Collected data entries
□ □ □ □
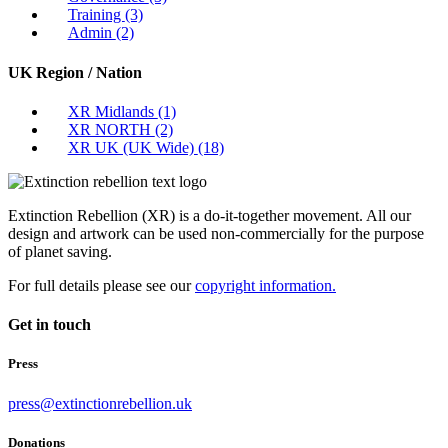
Training
(3)
Admin
(2)
UK Region / Nation
XR Midlands
(1)
XR NORTH
(2)
XR UK (UK Wide)
(18)
Extinction Rebellion (XR) is a do-it-together movement. All our
design and artwork can be used non-commercially for the purpose
of planet saving.
For full details please see our
copyright information.
Get in touch
Press
press@extinctionrebellion.uk
Donations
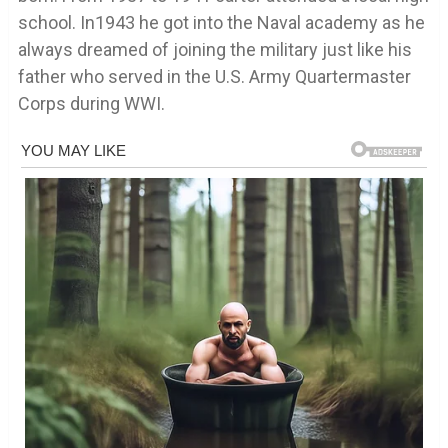
school. In1943 he got into the Naval academy as he
always dreamed of joining the military just like his
father who served in the U.S. Army Quartermaster
Corps during WWI.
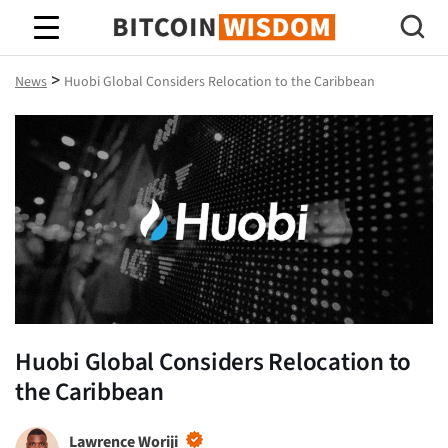
Bitcoin Wisdom
>
News
Huobi Global Considers Relocation to the Caribbean
Huobi Global Considers Relocation to
the Caribbean
Lawrence Woriji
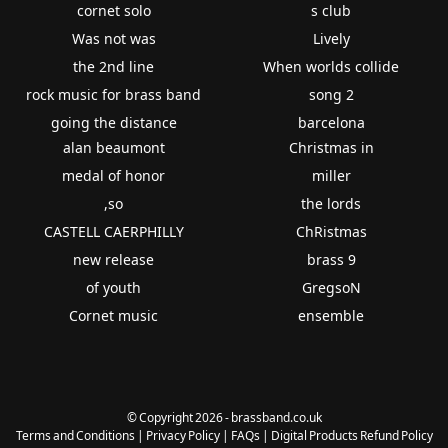
cornet solo
s club
Was not was
Lively
the 2nd line
When worlds collide
rock music for brass band
song 2
going the distance
barcelona
alan beaumont
Christmas in
medal of honor
miller
,so
the lords
CASTELL CAERPHILLY
ChRistmas
new release
brass 9
of youth
GregsoN
Cornet music
ensemble
© Copyright 2026 - brassband.co.uk
Terms and Conditions
|
Privacy Policy
|
FAQs
|
Digital Products Refund Policy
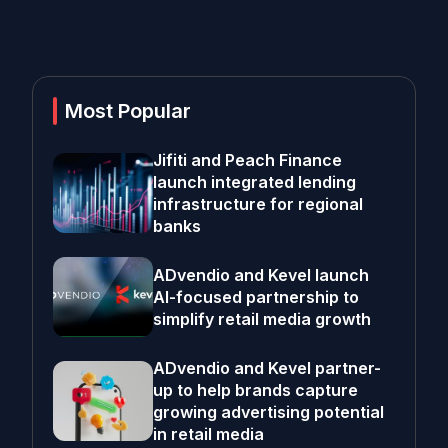
Most Popular
Jifiti and Peach Finance
launch integrated lending
infrastructure for regional
banks
ADvendio and Kevel launch
AI-focused partnership to
simplify retail media growth
ADvendio and Kevel partner-
up to help brands capture
growing advertising potential
in retail media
□ □ □ □
→ Instructions for the task
Please update the records above by replacing every "Huobi Global" with "Huobi" and changing nothing else. Leave the pictures out of your answer.

→ Result
Training
(3)
Admin
(2)
UK Region / Nation
XR Midlands
(1)
XR NORTH
(2)
XR UK (UK Wide)
(18)
Extinction Rebellion (XR) is a do-it-together movement. All our
design and artwork can be used non-commercially for the purpose
of planet saving.
For full details please see our
copyright information.
Get in touch
Press
press@extinctionrebellion.uk
Donations
school. In1943 he got into the Naval academy as he
always dreamed of joining the military just like his
father who served in the U.S. Army Quartermaster
Corps during WWI.
Bitcoin Wisdom
>
News
Huobi Considers Relocation to the Caribbean
Huobi Considers Relocation to
the Caribbean
Lawrence Woriji
cornet solo
s club
Was not was
Lively
the 2nd line
When worlds collide
rock music for brass band
song 2
going the distance
barcelona
alan beaumont
Christmas in
medal of honor
miller
,so
the lords
CASTELL CAERPHILLY
ChRistmas
new release
brass 9
of youth
GregsoN
Cornet music
ensemble
© Copyright 2026 - brassband.co.uk
Terms and Conditions
|
Privacy Policy
|
FAQs
|
Digital Products Refund Policy
Most Popular
Jifiti and Peach Finance
launch integrated lending
infrastructure for regional
banks
ADvendio and Kevel launch
AI-focused partnership to
simplify retail media growth
ADvendio and Kevel partner-
up to help brands capture
growing advertising potential
in retail media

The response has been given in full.